# How should I “read” a dereference operator?

For example, when I look at some code like

int x = 1;
int * y = &x;


I can read it like

x equals 1
y equals the address of x


but how would I "read" something like

*y = 1;


My best guess is

The value at address y equals 1


But I'm wondering if there's a better way to think about it.

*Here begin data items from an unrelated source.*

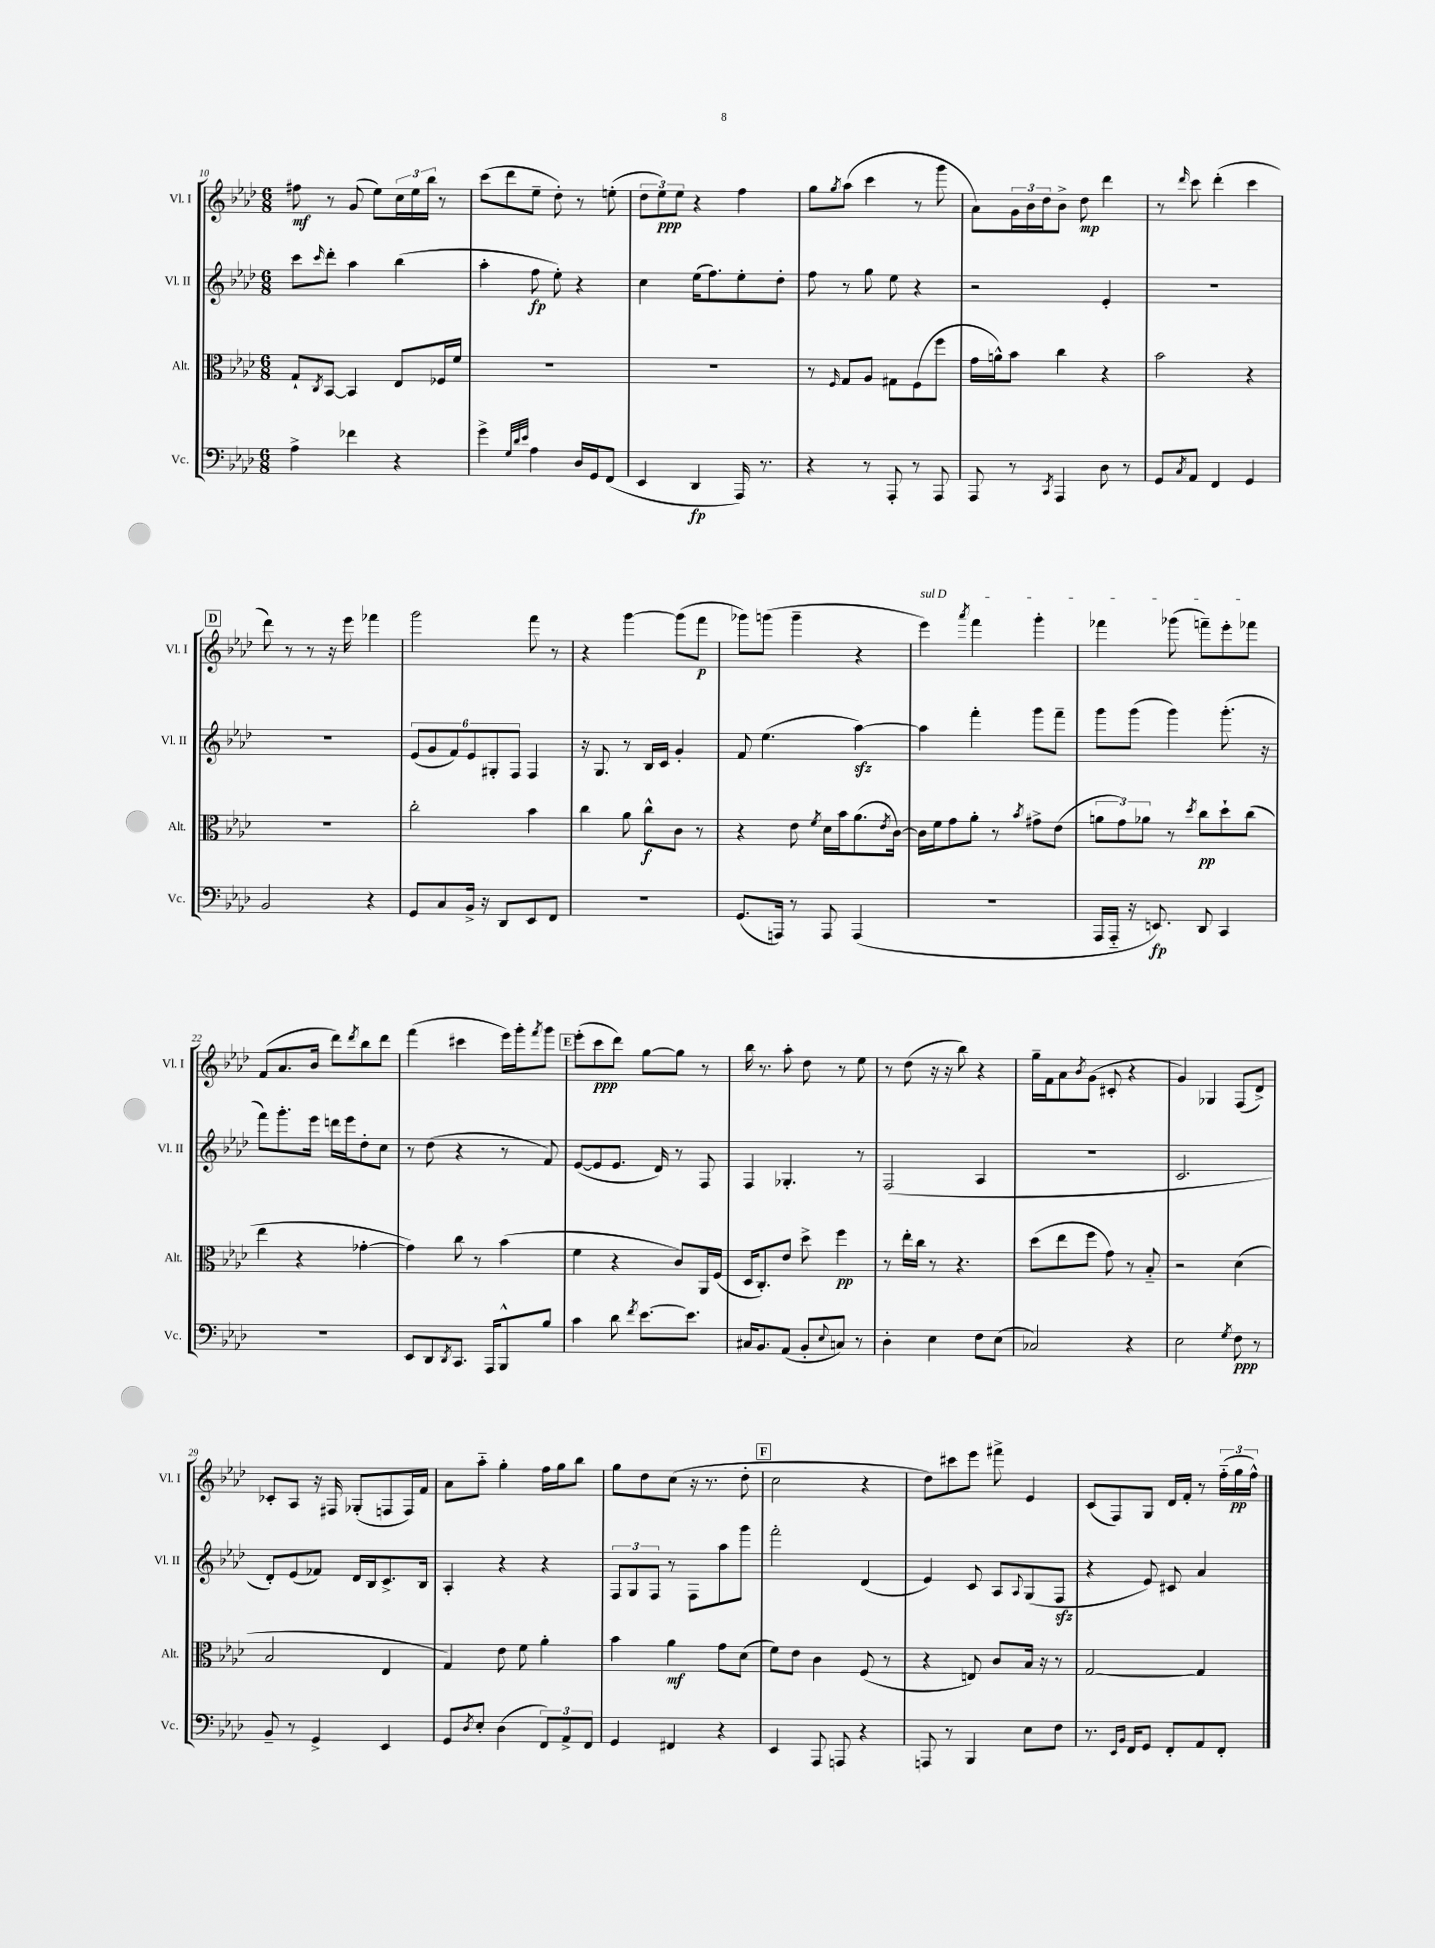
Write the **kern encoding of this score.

**kern	**kern	**kern	**kern
*staff4	*staff3	*staff2	*staff1
*clefF4	*clefC3	*clefG2	*clefG2
*k[b-e-a-d-]	*k[b-e-a-d-]	*k[b-e-a-d-]	*k[b-e-a-d-]
*M6/8	*M6/8	*M6/8	*M6/8
4A-^\	8G`/L	8ccc\L	8ff#\
.	8qC/	16qqccc/	.
.	[8BB-/J	8ddd-'\J	8r
4f-\	4BB-/]	4aa-\	(8g/
.	.	.	8ee-\L)
4r	8E-/L	(4bb-\	24cc\L
.	.	.	24ee-\
.	.	.	24bb-\JJ
.	16F-/L	.	8r
.	16f/JJ	.	.
=	=	=	=
4g^\	2.r	4aa-'\	(8ccc\L
.	.	.	8ddd-\
32qqG/LLL	.	.	.
32qqd-/	.	.	.
32qqe-/JJJ	.	.	.
4A-\	.	8ff\	8ee-~\J
.	.	8ee-'\)	8dd-'\)
16D-/LL	.	4r	8r
16GG/J	.	.	.
(8FF/J	.	.	(8ee'\
=	=	=	=
4EE-/	2.r	4cc\	12dd-\L
.	.	.	12ee-\)
.	.	.	12ee-\J
4DD-/	.	(16ee-\LK	4r
.	.	8.ff\)	.
16AAA-/)	.	8ee-'\	4ff\
8.r	.	.	.
.	.	8dd-'\J	.
=	=	=	=
4r	8r	8ff\	8gg\L
.	16qqF/	.	8qgg/
.	8G/L	8r	(8aa-\J
8r	8A-/J	8gg\	4ccc\
8AAA-'/	8G#\L	8ee-\	.
8r	(8F\	4r	8r
8AAA-/	8ff\J	.	8ggg\
=	=	=	=
8AAA-/	16g\LL	2r	8a-\L)
.	16a^^\J)	.	.
8r	8b-\J	.	24g\L
.	.	.	24b-\
.	.	.	24dd-\J
8qCC/	.	.	.
4AAA-/	4cc\	.	8b-^\J
.	.	.	8dd-\
8D-\	4r	4e-'/	4ddd-\
8r	.	.	.
=	=	=	=
8GG/L	2b-\	2.r	8r
8qC/	.	.	16qqddd-/
8AA-/J	.	.	8ccc\
4FF/	.	.	(4ddd-'\
4GG/	4r	.	4ccc\
=	=	=	=
2BB-/	2.r	2.r	8ddd-\)
.	.	.	8r
.	.	.	8r
.	.	.	16r
.	.	.	16eee-\
4r	.	.	4fff-\
=	=	=	=
8GG/L	2cc'\	(12e-/L	2ggg\
.	.	12g/	.
8C/	.	.	.
.	.	12f/)	.
16BB-^/Jk	.	12e-/	.
16r	.	.	.
.	.	12G#'/	.
8DD-/L	.	.	.
.	.	12F/J	.
8EE-/	4b-\	4F/	8fff\
8FF/J	.	.	8r
=	=	=	=
2.r	4cc\	16r	4r
.	.	8.G/	.
.	8a-\	8r	[4ggg\
.	8cc^^\L	16B-/LL	.
.	.	16c/JJ	.
.	8c\J	4g'/	(8ggg\]L
.	8r	.	8fff\J
=	=	=	=
(8.GG/L	4r	8f/	8ggg-\L)
.	.	(4.ee-\	(8ggg\J
16AAA/Jk)	.	.	.
8r	8e-\	.	4ggg~\
.	8qf/	.	.
8AAA/	16d-\LL	.	.
.	16b-\J	.	.
(4AAA/	(8.a-\	[4aa-\)	4r
.	8qe-/	.	.
.	[16c\Jk)	.	.
=	=	=	=
2.r	16c\]LL	4aa-\]	4eee-\)
.	16f\J	.	.
.	8g\	.	.
.	.	.	8qaaa-/
.	8a-'\J	4fff'\	4fff\
.	8r	.	.
.	8qb-/	.	.
.	8g#^\L	8ggg\L	4ggg'\
.	(8e-\J	8fff~\J	.
=	=	=	=
16AAA-/LL	12a\L	8ggg\L	4fff-\
16AAA-'~/JJ	.	.	.
.	12g\)	.	.
16r	.	(8ggg\J	.
.	12a-\J	.	.
8.EE/)	.	.	.
.	8r	4ggg\)	(8ggg-\
.	8qdd-/	.	.
8DD-/	8cc\L	.	8fff~\L)
4CC/	8dd-`\	(8.ggg'\	8eee-'\
.	(8cc\J	.	8fff-\J
.	.	16r	.
=	=	=	=
2.r	4ee-\	8fff\L)	(8f/L
.	.	8.ggg'\	8.a-/
.	4r	.	.
.	.	16eee-\Jk	16b-/Jk
.	.	16ddd\LL	8ddd-\L)
.	.	16eee-\J	.
.	.	.	8qddd-/
.	[4g-'\	8dd-'\	8bb-\
.	.	8cc\J	8ddd-\J
=	=	=	=
8EE-/L	4g-\])	8r	(4fff\
8DD-/	.	(8dd-\	.
8qDD-/	.	.	.
8.CC/J	8cc\	4r	4ccc#\
.	8r	.	.
16AAA-/LK	.	.	.
8BBB-^^/	(4b-\	8r	16eee-\LL)
.	.	.	16ggg'\J
.	.	.	8qfff/
8B-/J	.	8f/)	8ggg\J
=	=	=	=
4c\	4f\	([8e-/L	(8eee-'\L
.	.	8e-/]	8ccc\
8d-\	4r	8.e-/J	8ddd-\J)
8qf/	.	.	.
[8.e-\L	.	.	[8gg\L
.	.	16d-/)	.
.	8c/L)	8r	8gg\]J
8.e-\]J	.	.	.
.	16AA-/L	8F/	8r
.	(16F/JJ	.	.
=	=	=	=
16C#/LK	16D-/LK	4F/	16bb-\
8.BB-/	8.C'/)	.	8.r
(8AA-/J	8e-/J	4.G-'/	8aa-'\
8BB-'/L	8dd-^\	.	8dd-\
8qqE-/	.	.	.
8C/J)	4ff\	.	8r
8r	.	8r	8ee-\
=	=	=	=
4D-'\	8r	(2F/	8r
.	16ee-'\LL	.	(8dd-\
.	16cc\JJ	.	.
4E-\	8r	.	16r
.	.	.	16r
.	4.r	.	8bb-\)
8F\L	.	4A-/	4r
(8E-\J	.	.	.
=	=	=	=
2C-/)	(8dd-\L	2.r	16gg~\LL
.	.	.	16f\J
.	8ee-\	.	8a-\
.	.	.	8qb-/
.	8ff\J	.	(8g\J
.	8g\)	.	8c#'/
4r	8r	.	4r
.	8B-'~/	.	.
=	=	=	=
2E-\	2r	2.c/	4g/)
.	.	.	4G-/
8qG/	.	.	.
8F\	(4d-\	.	(8F/L
8r	.	.	8d-^/J)
=	=	=	=
8BB-~/	2B-/	8d-'/L)	8c-'/L
8r	.	(8e-/	8A-/J
4GG^/	.	8f-/J)	16r
.	.	.	16F#/
.	.	16d-/LL	(8G-'/L
.	.	16B-/J	.
4EE-/	4E-/	8.c^/	8F/
.	.	.	16F/L)
.	.	16B-/Jk	16f/JJ
=	=	=	=
8GG/L	4G/)	4A-'/	8a-\L
8qD-/	.	.	.
8E-'/J	.	.	8aa-'~\J
(4D-\	8e-\	4r	4gg'\
.	8f\	.	.
12FF/L)	4a-'\	4r	16ff\LL
.	.	.	16gg\J
12AA-^/	.	.	.
.	.	.	8bb-\J
12FF/J	.	.	.
=	=	=	=
4GG/	4b-\	12F/L	8gg\L
.	.	12G/	.
.	.	.	8dd-\
.	.	12F/J	.
4FF#/	4a-\	8r	(8cc\J
.	.	8F\L	16r
.	.	.	8.r
4r	8g\L	8aa-\	.
.	(8d-\J	8ggg\J	8dd-'\
=	=	=	=
4EE-/	8f\L)	2fff'\	2cc\
.	8e-\J	.	.
8AAA-/	4c\	.	.
8AAA/	.	.	.
4r	(8F/	(4d-/	4r
.	8r	.	.
=	=	=	=
8AAA/	4r	4e-/)	8dd-\L)
8r	.	.	8ccc#\
4BBB-/	8E/)	8c/	8eee-\J
.	8c/L	8A-/L	8fff#^\
.	.	8qqA-/	.
8E-\L	16B-/Jk	(8G/	4e-/
.	16r	.	.
8F\J	8r	8F/J	.
=	=	=	=
8.r	[2G/	4r	(8c/L
.	.	.	8F/)
16qqEE-/LL	.	.	.
16qqBB-/JJ	.	.	.
16FF/LK	.	.	.
8GG/J	.	8e-/)	8G/J
8FF'/L	.	8c#/	16d-/LL
.	.	.	16f'/JJ
8AA-/	4G/]	4a-/	8r
8FF'/J	.	.	(24ff'~\LL
.	.	.	24gg\
.	.	.	24ff^^\JJ)
==	==	==	==
*-	*-	*-	*-
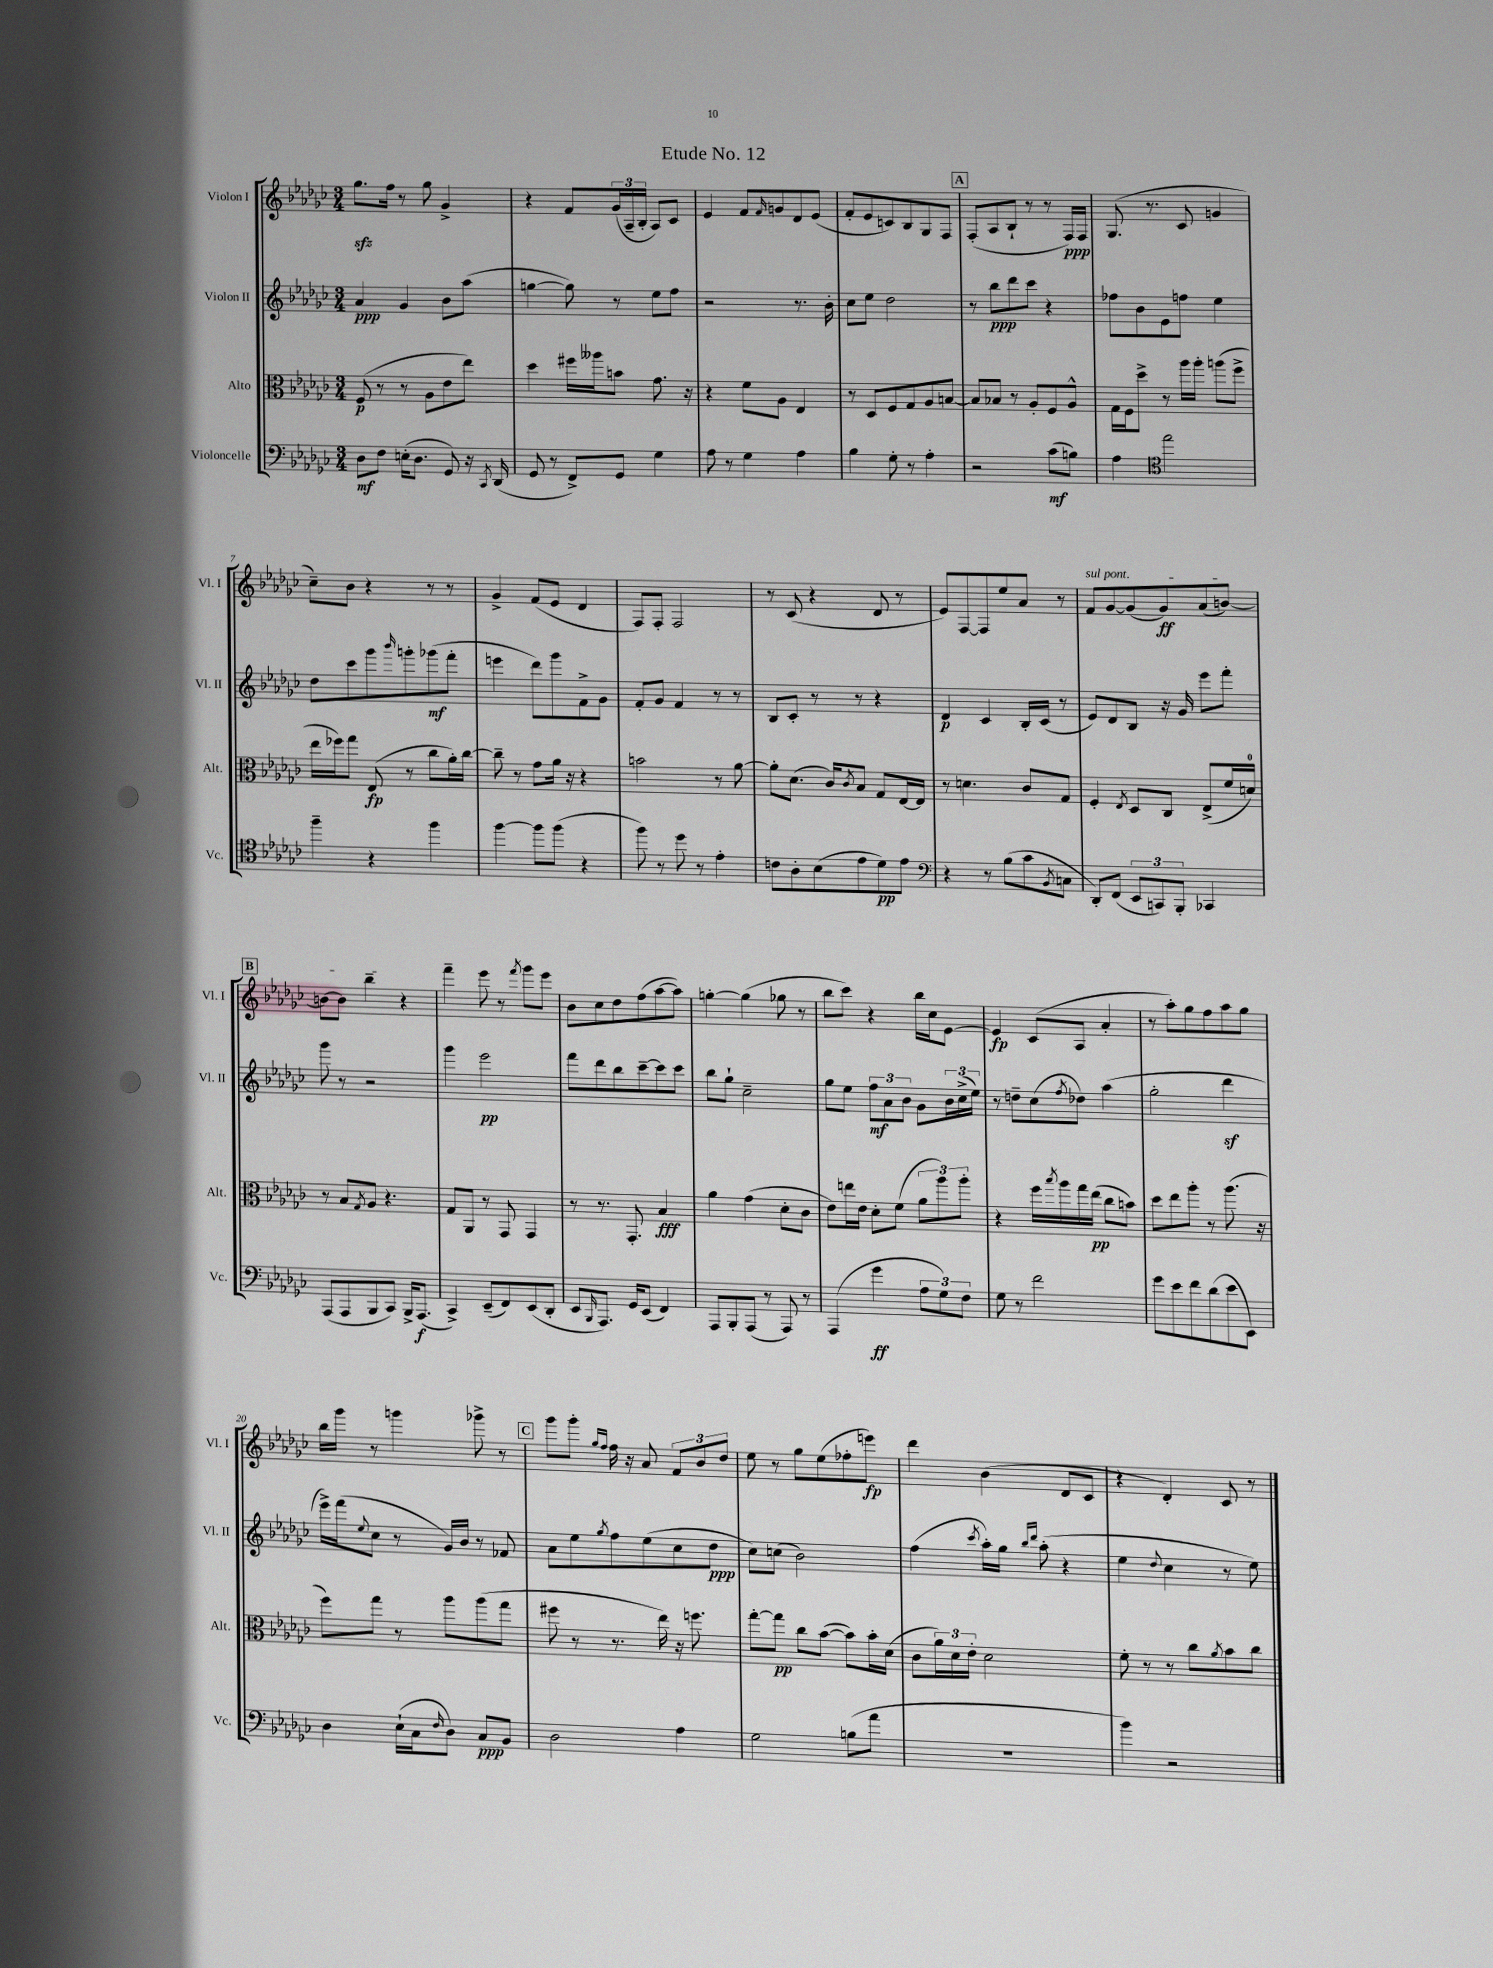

• How you read code is up to you. There could be common conventions (which I am unaware of), but you don't have to follow them. Personally I read it "star y equals one". – Yuval Filmus Jan 19 '18 at 14:28
• This interesting questions seems somewhat more appropriate to stackoverflow, or even to English Language & Usage. – Yuval Filmus Jan 19 '18 at 14:28
• @YuvalFilmus I wouldn't ask this kind of technical question on ELU. – David Richerby Jan 19 '18 at 14:32
• I don't think this has much to do with computer science, since it depends completely on the syntax of the language in question. It's also not quite clear what you mean. You read "cat" as "cat" not "a four-legged animal that chases mice" so why do you call it "reading" when you say "the value at address y" instead of "star y"? – David Richerby Jan 19 '18 at 14:34
• read such expressions from right to left.. – user3629249 Jan 19 '18 at 16:55

I always read *y =1 as: assign the value $1$ to the memory location pointed by y.
y is a pointer type variable, so it has an address as a value. It another words, it points to this address. When we want to, indirectly, manipulate the memory area pointed by y we use *y. Hence *y=1 tells that the value $1$ should be stored in the memory location pointed by y.